The study, published in the Harm Reduction Journal, reveals the surgeon general report relied primarily on the effects of exposure to nicotine found in cigarette smoke to draw conclusions, not the aerosol nicotine released by vaping devices. The researchers note the surgeon general report exaggerates the health risks from exposure to certain chemicals found in liquid nicotine while ignoring data showing large drops in the smoking rate since the emergence of vaping products.

The surgeon general report also fails to distinguish experimental use with regular use, giving a slanted picture of the vaping population among American teens. Riccardo Polosa, professor in the Department of Clinical and Experimental Medicine at the University of Catania and lead author of the study, said the report “failed to acknowledge that these products are a much less harmful alternative to cigarettes.”

Medical experts focused on harm reduction say these misrepresentations, often driven by politic interests, damage overall public health and risk costing smokers lives.
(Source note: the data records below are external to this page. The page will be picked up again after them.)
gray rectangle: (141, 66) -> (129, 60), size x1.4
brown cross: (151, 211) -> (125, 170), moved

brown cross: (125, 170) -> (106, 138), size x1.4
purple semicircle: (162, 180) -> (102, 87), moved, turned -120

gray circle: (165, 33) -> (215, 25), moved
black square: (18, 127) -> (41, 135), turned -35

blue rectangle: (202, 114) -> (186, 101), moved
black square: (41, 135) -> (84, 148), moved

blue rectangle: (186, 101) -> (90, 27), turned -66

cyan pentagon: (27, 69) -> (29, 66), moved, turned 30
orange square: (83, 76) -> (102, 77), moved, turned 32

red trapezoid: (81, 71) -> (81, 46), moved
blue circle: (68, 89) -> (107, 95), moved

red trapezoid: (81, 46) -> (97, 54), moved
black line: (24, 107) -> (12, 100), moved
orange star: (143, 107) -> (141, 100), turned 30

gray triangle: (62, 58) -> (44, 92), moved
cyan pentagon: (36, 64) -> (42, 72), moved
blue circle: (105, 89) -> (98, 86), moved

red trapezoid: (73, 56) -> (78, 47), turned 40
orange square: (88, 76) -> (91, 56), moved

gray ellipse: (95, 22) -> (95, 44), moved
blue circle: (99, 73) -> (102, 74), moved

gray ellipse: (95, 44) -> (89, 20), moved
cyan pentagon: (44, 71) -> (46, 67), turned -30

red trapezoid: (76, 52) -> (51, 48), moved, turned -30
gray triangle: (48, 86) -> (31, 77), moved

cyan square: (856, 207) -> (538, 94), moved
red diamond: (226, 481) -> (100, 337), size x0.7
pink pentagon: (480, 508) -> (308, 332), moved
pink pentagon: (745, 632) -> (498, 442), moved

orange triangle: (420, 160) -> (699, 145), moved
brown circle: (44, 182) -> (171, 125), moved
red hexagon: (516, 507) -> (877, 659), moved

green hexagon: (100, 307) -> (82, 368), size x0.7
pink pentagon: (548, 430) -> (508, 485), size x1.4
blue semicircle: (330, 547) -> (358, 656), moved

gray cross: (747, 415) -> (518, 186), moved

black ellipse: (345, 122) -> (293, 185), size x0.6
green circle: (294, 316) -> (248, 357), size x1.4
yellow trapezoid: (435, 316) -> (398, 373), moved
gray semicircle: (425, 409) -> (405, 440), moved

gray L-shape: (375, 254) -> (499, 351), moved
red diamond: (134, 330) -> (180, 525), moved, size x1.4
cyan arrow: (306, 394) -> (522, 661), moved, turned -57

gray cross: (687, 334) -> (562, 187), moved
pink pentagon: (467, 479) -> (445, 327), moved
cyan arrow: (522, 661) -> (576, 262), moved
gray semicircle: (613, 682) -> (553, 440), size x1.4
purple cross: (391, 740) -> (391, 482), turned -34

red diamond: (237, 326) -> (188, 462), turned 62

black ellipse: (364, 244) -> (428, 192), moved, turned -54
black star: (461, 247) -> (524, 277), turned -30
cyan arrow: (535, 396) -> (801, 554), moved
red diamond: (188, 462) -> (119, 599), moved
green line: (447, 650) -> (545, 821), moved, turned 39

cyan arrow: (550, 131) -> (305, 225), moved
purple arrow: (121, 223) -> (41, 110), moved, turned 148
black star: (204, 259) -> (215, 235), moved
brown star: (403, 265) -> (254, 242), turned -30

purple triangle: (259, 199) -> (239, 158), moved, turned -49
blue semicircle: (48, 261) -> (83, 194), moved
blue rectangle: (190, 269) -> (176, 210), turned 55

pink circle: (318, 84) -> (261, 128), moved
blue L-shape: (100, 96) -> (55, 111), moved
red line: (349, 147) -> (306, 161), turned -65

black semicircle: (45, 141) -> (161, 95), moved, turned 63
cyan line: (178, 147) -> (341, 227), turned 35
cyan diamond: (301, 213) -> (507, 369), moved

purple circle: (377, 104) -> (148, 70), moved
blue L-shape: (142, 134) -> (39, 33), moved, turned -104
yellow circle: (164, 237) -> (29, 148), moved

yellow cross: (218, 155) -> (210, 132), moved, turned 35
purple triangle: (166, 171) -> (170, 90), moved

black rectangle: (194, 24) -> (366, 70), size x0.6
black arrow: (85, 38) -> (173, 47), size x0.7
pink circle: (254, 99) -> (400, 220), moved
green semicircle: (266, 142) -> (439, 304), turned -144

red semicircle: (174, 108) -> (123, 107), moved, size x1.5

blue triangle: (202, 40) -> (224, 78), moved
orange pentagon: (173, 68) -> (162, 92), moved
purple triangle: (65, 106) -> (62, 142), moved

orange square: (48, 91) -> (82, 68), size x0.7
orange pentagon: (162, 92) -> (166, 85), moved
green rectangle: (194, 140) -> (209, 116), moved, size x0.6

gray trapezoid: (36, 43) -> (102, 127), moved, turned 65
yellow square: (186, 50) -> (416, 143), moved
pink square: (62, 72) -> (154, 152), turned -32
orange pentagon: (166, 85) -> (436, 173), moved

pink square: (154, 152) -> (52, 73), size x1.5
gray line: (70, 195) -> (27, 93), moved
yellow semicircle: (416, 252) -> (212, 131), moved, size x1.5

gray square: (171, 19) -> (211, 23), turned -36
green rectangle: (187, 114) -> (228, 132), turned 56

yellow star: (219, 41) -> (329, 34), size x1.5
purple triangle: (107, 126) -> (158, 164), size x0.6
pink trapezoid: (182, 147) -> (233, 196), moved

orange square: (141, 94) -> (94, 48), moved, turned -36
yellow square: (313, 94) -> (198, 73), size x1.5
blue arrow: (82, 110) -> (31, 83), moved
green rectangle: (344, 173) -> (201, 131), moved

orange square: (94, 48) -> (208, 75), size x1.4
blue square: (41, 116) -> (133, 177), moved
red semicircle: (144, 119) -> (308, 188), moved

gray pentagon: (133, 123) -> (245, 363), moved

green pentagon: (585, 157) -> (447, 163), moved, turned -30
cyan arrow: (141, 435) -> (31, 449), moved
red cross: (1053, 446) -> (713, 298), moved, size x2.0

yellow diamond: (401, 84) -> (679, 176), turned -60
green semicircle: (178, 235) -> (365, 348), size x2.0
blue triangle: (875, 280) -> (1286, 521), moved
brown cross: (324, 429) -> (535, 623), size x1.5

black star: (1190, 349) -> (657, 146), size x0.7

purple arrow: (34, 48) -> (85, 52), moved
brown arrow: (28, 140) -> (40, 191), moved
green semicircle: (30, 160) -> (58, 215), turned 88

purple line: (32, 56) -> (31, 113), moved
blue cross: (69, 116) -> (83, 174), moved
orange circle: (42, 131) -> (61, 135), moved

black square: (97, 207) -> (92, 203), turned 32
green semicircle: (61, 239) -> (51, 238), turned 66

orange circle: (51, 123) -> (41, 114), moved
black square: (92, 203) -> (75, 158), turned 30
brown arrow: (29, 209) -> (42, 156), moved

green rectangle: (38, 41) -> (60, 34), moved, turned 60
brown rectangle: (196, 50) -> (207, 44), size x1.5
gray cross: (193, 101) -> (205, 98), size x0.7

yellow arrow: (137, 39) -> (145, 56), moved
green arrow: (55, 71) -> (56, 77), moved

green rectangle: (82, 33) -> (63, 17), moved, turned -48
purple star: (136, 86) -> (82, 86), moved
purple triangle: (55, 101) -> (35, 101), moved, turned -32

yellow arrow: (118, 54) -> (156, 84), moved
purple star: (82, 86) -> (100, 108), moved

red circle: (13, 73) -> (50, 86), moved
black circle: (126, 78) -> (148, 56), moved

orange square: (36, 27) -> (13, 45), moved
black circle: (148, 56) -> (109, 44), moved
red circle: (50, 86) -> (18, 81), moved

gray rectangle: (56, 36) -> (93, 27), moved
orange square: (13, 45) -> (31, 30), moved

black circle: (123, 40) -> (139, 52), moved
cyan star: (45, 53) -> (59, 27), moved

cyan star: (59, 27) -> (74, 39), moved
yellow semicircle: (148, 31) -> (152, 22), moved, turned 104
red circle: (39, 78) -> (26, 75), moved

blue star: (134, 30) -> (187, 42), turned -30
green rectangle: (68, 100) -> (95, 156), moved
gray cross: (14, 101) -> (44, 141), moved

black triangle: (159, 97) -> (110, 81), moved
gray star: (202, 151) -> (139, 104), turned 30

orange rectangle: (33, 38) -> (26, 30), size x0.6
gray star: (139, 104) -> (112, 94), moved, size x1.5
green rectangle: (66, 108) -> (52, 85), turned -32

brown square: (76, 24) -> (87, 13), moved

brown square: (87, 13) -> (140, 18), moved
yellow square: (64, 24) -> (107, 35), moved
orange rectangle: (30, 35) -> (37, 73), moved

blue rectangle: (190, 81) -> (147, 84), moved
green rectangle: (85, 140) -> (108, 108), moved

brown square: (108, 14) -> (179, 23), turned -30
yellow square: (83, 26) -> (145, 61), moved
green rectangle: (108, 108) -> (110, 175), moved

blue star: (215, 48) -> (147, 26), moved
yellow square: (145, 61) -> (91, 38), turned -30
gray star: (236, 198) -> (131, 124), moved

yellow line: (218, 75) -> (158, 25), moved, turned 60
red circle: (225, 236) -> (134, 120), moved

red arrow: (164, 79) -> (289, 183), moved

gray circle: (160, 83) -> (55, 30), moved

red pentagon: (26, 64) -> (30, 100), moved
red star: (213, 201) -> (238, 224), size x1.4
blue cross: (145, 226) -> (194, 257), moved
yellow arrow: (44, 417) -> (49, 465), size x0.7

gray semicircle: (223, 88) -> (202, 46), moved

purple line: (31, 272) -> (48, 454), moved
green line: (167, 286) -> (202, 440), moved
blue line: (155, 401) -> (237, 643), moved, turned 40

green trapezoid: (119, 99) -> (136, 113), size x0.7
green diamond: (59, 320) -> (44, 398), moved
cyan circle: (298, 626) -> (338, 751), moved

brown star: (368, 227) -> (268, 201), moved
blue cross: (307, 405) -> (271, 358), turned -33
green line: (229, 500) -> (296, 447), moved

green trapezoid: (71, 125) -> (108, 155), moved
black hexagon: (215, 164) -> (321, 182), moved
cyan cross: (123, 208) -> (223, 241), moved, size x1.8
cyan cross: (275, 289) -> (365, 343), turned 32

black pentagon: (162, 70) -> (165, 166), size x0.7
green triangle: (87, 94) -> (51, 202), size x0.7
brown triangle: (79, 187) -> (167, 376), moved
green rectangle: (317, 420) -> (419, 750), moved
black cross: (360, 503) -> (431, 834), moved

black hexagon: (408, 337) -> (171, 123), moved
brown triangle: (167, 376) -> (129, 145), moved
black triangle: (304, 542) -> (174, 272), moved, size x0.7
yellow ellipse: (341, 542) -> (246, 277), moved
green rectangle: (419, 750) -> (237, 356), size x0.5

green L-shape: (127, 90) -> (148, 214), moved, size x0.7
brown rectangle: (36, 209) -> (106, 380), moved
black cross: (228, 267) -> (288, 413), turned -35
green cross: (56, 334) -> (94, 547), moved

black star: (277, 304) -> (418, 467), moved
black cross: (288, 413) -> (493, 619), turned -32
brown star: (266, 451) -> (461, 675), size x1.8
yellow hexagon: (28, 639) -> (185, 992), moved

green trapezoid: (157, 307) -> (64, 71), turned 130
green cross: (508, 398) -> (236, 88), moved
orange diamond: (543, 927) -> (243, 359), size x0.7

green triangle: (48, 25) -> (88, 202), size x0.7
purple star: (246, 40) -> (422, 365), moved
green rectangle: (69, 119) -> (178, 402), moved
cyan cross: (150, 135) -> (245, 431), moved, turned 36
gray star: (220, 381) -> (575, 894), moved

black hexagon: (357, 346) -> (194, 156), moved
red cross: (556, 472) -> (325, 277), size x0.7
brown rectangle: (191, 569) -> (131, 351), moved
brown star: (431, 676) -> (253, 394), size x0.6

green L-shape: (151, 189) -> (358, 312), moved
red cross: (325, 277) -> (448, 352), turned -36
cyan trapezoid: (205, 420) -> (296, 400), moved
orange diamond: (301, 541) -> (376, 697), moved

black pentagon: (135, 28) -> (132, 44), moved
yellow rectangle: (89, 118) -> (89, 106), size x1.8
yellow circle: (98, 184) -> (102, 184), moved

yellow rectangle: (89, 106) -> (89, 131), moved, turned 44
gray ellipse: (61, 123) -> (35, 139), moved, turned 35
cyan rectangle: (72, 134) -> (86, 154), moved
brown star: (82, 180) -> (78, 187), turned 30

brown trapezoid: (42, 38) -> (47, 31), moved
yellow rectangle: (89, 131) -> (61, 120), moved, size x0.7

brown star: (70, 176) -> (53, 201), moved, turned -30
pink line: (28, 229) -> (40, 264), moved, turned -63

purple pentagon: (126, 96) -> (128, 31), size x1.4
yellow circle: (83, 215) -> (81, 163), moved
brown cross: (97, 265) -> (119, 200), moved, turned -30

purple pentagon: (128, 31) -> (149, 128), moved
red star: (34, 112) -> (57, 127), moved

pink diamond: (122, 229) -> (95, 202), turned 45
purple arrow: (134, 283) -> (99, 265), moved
They also note lawmakers and public officials rely on these reports for policy guidance.

“It is my impression that studies that highlighted harms of e-cigarettes were automatically treated as true, while those suggesting possible benefits were often discounted,” Dr. Cummings told TheDCNF. “That is not how science works. All studies in surgeon general reports should be reviewed critically so the evidence is guided by the best science, not a pre-determine anti-e-cigarette conclusion. We all benefit when policy decisions are based on facts not fiction.”

A survey from the Centers for Disease Control and Prevention released June 15 revealed that after a rapid increase in youth vaping between 2011 and 2015, teens are now giving up the habit. The number of middle school and high school students who use a vaping device dropped from 3 million to 2.2 million in 2016, far from the crisis predicted by the 2016 Surgeon General report.

A growing body of medical evidence demonstrates that vaping is a much safer alternative to smoking. A University of California study released July 26 showed a record number of Americans are ditching cigarettes with the aid of vaping devices. The rate of Americans quitting smoking jumped from 4.5 percent between 2010 and 2011 to 5.6 percent between 2014 and 2015.

That means roughly 350,000 smokers gave up the habit between 2014 and 2015.

A study released Aug. 16 by researchers at Columbia University’s Mailman School of Public Health and the Rutgers School of Public Health reveals that vapers who use an e-cigarette on a daily basis vastly strengthen their chances of quitting over those relying on the patches and gum approved by the FDA.

The researchers found more than half of daily vapers quit smoking within the past five years. Only 28 percent of smokers that did not try a vaping device were successful in their efforts to quit.